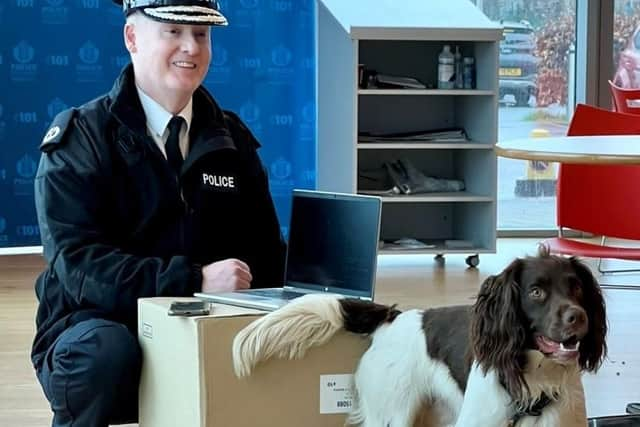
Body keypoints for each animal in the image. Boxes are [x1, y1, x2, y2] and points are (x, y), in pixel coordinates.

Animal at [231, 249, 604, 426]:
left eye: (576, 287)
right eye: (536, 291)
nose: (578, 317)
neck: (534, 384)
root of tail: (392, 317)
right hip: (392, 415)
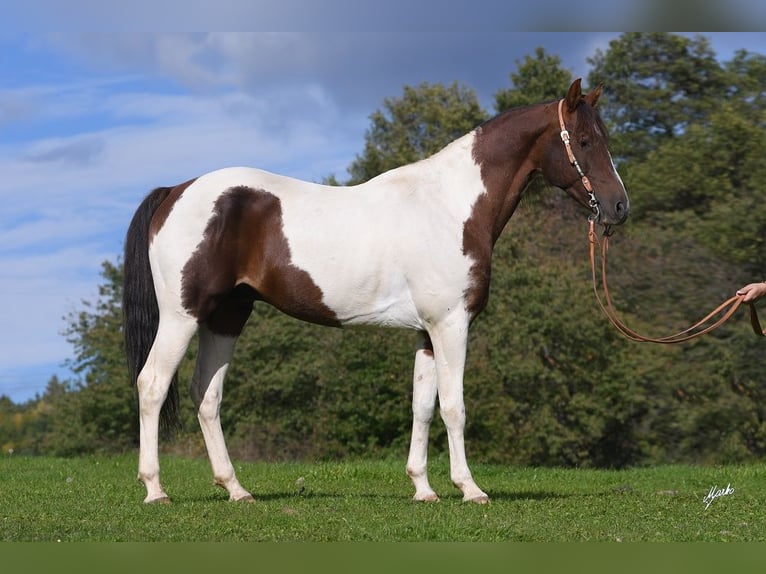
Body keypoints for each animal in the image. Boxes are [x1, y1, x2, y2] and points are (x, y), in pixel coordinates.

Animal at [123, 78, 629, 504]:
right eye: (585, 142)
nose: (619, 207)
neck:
********************
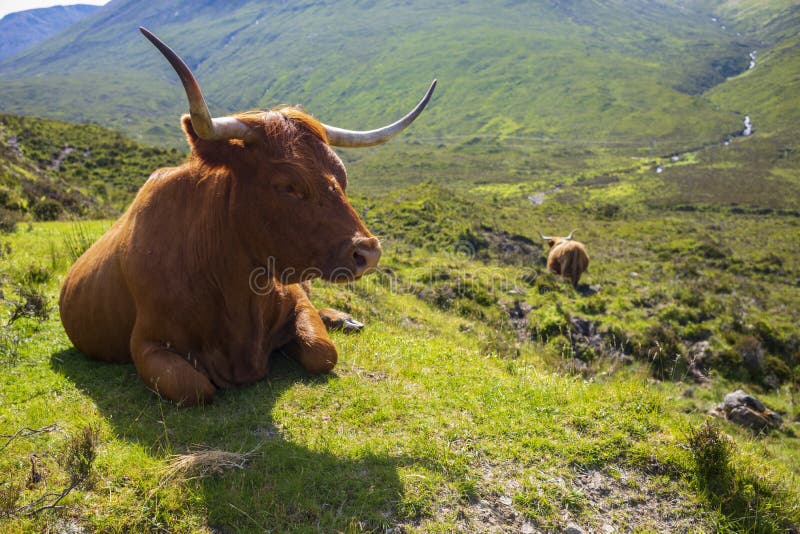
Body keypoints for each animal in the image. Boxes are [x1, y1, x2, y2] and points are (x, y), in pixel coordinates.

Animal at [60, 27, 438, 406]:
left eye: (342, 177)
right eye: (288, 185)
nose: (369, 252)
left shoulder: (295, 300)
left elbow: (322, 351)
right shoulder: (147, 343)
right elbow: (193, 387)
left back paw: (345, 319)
********************
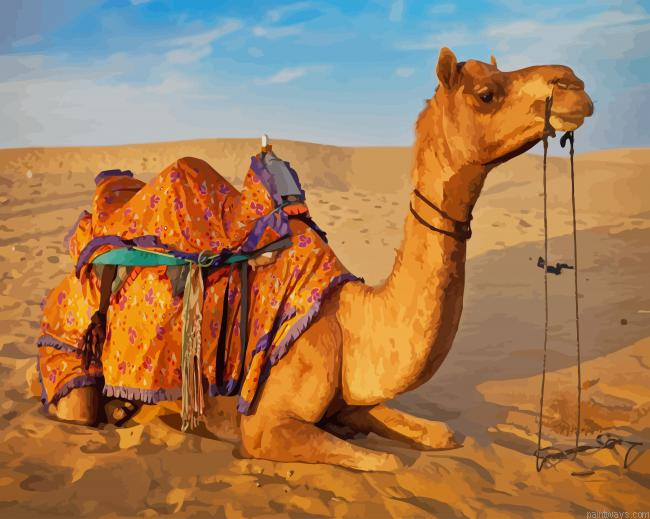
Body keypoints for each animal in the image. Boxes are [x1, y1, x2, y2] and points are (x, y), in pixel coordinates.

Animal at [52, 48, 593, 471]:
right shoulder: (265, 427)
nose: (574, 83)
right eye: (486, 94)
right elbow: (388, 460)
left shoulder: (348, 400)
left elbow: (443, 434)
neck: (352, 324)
********************
A complete answer lists every line of the listing above that holds the word "left".

▶ [Your solution]:
left eye: (576, 287)
left eye: (342, 177)
left shoulder: (295, 300)
left elbow: (322, 351)
left back paw: (345, 319)
left shoulder: (348, 400)
left elbow: (443, 434)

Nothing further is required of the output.